Die Konditionen für die Finanzierungsrunde sind laut Chef Lars Reiner bereits vor Ausbruch der Coronakrise verhandelt worden. „Wir sind froh, dass die Investoren in der Krise keinen Rückzieher gemacht haben, gerade jetzt bieten digitale Kanäle besondere Chancen“, sagt der Gründer. Ginmon ist einer von rund 30 Robo-Advisors in Deutschland und verwaltet nach eigenen Angaben aktuell ein Kundenvermögen in Höhe von mehr als 100 Millionen Euro.

Mit dem neuen Kapital solle insbesondere das Produktangebot verbreitert werden. „Vor allem im Bereich Altersvorsorge wollen wir uns weiterentwickeln und zum Beispiel das Risikomanagement noch besser an die Bedürfnisse älterer Kunden anpassen“, so Reiner. Auch der Kundenservice solle ausgebaut werden.

Bisher habe das 2014 gegründete Fintech in mehreren Etappen mehr als vier Millionen Euro vom Risikokapitalgeber Passion Capital und Privatinvestoren erhalten. Zu einer Finanzierung in zweistelliger Millionenhöhe, die Reiner Anfang 2017 angekündigt hatte, war es nicht gekommen. Die Runde fiel bedeutend kleiner aus. „Damals waren wir zu optimistisch und haben schon berichtet, bevor alle Verträge final unterschrieben waren, das ist nun anders“, sagt Reiner.
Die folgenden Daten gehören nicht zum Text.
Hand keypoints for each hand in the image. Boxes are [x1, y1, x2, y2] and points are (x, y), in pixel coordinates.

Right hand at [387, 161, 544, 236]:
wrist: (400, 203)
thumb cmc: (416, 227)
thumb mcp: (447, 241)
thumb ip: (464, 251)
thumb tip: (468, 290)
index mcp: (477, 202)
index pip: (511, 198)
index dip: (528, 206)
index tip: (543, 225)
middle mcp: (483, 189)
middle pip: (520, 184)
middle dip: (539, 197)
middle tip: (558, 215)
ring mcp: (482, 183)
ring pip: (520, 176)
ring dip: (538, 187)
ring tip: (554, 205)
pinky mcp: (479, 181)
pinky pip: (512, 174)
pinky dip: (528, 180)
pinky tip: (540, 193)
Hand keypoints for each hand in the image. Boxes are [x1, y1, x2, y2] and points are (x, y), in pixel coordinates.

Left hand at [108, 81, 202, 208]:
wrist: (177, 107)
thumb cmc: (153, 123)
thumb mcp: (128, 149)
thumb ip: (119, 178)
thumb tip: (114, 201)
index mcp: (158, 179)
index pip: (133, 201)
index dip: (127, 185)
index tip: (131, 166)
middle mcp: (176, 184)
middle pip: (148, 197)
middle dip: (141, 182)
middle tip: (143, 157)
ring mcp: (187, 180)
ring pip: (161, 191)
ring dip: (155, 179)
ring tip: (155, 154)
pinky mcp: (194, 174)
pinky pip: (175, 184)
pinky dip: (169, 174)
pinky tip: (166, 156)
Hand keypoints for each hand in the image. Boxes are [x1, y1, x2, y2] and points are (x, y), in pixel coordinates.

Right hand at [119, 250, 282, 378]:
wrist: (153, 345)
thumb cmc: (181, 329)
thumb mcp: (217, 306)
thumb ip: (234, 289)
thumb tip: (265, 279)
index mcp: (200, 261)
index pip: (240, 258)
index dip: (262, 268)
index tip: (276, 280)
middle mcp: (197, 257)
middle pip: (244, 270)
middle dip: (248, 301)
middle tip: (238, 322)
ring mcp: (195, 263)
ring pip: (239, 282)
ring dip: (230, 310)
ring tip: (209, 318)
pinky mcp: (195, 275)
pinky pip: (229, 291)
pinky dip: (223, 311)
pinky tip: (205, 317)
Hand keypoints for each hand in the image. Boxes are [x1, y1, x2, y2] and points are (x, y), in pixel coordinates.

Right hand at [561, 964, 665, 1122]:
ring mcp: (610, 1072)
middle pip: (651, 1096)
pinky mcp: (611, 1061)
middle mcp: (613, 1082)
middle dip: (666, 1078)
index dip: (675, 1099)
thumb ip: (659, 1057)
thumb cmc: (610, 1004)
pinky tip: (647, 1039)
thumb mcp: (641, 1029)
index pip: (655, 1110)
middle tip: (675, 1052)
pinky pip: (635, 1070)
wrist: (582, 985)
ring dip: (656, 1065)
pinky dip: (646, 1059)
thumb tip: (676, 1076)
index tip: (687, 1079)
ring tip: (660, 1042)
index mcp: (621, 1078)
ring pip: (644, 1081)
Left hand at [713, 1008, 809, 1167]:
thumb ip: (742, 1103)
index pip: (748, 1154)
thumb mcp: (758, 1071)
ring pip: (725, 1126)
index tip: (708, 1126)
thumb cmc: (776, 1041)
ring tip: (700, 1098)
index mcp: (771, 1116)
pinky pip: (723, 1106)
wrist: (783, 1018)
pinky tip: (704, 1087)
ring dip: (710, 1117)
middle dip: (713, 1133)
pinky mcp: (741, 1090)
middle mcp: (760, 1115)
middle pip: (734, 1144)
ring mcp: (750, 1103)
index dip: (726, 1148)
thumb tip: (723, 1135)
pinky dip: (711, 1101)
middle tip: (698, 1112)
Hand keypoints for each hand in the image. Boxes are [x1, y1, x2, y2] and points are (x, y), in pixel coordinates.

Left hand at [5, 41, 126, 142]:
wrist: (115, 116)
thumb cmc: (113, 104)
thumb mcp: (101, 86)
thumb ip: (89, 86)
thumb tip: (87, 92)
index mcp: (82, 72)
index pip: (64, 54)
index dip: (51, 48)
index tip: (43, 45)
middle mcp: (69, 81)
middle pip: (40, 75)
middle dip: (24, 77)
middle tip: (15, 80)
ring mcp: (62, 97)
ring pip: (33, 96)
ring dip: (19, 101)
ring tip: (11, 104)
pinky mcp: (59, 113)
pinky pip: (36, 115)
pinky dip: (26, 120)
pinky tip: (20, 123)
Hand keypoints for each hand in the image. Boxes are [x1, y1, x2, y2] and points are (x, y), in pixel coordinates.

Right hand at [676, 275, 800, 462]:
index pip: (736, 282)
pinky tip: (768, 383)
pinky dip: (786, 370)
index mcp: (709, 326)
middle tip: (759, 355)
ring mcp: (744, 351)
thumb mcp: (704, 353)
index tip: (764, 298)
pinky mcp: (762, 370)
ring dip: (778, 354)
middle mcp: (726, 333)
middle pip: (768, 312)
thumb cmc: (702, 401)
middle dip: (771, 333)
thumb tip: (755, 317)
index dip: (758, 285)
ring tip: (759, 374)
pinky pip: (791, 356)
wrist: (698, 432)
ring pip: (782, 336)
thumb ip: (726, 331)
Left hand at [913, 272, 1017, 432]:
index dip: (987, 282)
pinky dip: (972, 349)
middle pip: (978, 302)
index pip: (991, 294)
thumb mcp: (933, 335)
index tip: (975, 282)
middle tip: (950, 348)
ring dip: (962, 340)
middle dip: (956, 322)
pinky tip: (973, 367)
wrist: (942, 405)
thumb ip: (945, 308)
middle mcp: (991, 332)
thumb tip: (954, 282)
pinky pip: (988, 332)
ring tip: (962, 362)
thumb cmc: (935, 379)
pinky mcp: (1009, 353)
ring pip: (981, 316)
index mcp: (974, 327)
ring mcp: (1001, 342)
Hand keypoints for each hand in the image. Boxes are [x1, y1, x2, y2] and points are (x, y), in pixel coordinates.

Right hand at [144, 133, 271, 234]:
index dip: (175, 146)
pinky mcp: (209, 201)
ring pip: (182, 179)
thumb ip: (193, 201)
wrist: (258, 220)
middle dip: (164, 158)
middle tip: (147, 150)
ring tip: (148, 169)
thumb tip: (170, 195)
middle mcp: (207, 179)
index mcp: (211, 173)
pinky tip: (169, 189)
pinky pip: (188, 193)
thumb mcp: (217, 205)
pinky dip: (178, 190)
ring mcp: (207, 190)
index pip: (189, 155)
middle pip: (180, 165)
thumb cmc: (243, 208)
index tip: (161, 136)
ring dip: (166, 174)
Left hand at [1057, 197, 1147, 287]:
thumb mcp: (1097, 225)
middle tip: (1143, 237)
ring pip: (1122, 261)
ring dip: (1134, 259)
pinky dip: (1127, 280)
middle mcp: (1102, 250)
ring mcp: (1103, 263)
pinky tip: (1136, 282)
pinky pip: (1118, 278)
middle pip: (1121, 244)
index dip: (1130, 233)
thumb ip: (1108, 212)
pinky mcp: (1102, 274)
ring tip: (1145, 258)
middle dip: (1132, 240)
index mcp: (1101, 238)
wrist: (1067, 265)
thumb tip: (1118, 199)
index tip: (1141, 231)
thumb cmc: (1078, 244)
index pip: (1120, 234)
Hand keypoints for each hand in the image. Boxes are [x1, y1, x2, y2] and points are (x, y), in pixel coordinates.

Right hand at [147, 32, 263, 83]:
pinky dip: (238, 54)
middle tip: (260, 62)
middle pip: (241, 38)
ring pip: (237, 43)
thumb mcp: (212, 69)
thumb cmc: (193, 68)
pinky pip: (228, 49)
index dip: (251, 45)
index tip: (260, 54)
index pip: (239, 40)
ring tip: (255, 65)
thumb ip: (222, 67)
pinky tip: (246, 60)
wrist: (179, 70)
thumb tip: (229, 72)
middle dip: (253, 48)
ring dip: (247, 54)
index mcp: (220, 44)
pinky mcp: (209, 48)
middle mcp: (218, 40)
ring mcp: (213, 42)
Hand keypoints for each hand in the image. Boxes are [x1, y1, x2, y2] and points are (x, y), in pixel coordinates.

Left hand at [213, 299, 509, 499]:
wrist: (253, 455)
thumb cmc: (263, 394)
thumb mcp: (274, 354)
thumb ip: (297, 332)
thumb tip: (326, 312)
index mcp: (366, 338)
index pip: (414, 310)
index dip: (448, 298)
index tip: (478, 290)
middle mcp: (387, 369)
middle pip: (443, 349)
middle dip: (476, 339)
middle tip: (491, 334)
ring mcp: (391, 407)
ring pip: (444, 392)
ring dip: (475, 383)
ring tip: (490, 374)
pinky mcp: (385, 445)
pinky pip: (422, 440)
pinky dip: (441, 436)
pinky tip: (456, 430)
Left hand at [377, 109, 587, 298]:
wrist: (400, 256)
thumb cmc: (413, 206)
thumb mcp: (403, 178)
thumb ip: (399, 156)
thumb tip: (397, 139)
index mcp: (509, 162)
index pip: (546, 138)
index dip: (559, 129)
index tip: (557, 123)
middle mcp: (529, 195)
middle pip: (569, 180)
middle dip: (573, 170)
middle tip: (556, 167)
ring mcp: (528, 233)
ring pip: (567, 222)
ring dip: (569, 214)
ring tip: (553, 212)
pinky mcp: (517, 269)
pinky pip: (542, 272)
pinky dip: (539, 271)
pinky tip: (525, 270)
Dass deutsche Fintechs einen russischen Geldgeber an Bord holen, ist bisher eine Seltenheit. BCS habe Anlagestrategie und Algorithmus-Technik „gründlich durchleuchtet“, lässt sich Ilya Silaev, Digitalchef der BCS Financial Group, in einer Mitteilung des Fintechs zitieren. BCS wolle das Wachstum von Ginmon nachhaltig unterstützen.

Reiner sieht BCS dabei auch als strategischen Investor. „Wir werden nicht nur von dem Investment, sondern auch von seinem Know-How im Bereich Vermarktung profitieren“, sagt er. Die russische Herkunft sei dabei kein Problem. BCS sei unabhängig vom russischen Staat und nicht mit Sanktionen belegt.